Excerpted passage:

You don’t really think people are going to stop writing books because of the control digital lending to you?

Well, I think publishers are going to go down the tubes if they do not have the revenues.

You think that that’s really…

I do, Your Honor. There’s no question. I mean, and the standard here is not, will this eliminate…

No, I understand. It’s just a part. But this question about balancing the incentive to create a work with the larger distribution of it, that is the question to be decided in this case.

If this gets to the U.S. Supreme Court, do we get to go with the originalist’s thinking from the Copyright Act of 1790 | Wikipedia that copyright extends for 14 years with the right to renew for a additional 14-year term should the copyright holder still be alive?

The market becomes only as large as the number of people who simultaneously want to read a work

A judge make a good point about the potential market effect of library’s CDL:

[1:18:32] But you’re reducing the market from the number of people who might want to read… Let’s look at even the paper books. They’ll pretend like take out the digital market for a second. The number of people who might want to read it ever, down to the number of people who might want to read it simultaneously. And if you put digital books into the mix, it’s the same idea, right?

Excerpted data:
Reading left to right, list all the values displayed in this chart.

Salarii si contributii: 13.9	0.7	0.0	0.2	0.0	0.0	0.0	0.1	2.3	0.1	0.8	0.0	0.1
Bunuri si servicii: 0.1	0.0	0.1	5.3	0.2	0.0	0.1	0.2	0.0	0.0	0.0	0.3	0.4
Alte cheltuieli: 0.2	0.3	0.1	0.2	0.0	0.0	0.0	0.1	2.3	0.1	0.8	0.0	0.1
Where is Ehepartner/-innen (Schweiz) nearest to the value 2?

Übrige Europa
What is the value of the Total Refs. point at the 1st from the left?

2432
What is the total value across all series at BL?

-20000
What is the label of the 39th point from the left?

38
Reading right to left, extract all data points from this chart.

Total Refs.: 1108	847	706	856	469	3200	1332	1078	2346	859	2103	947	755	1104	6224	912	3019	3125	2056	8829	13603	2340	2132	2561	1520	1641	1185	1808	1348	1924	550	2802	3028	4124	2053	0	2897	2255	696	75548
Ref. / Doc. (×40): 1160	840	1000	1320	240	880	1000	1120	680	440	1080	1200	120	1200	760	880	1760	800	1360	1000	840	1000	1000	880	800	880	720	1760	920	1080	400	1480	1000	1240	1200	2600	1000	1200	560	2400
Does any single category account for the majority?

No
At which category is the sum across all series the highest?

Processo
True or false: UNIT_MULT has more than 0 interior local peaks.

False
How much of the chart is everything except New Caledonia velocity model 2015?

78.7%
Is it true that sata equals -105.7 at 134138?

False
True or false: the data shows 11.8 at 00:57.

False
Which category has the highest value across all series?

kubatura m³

Work task A: Return the passage of the digital lending excerpt between "A judge make" and "same idea, right?", inclusive.
Work task B: According to the digital lending excerpt, for how long did the Copyright Act of 1790 extend copyright?

Expected output A:
A judge make a good point about the potential market effect of library’s CDL:

[1:18:32] But you’re reducing the market from the number of people who might want to read… Let’s look at even the paper books. They’ll pretend like take out the digital market for a second. The number of people who might want to read it ever, down to the number of people who might want to read it simultaneously. And if you put digital books into the mix, it’s the same idea, right?

Expected output B: It extended copyright for 14 years, with the right to renew for an additional 14-year term should the copyright holder still be alive.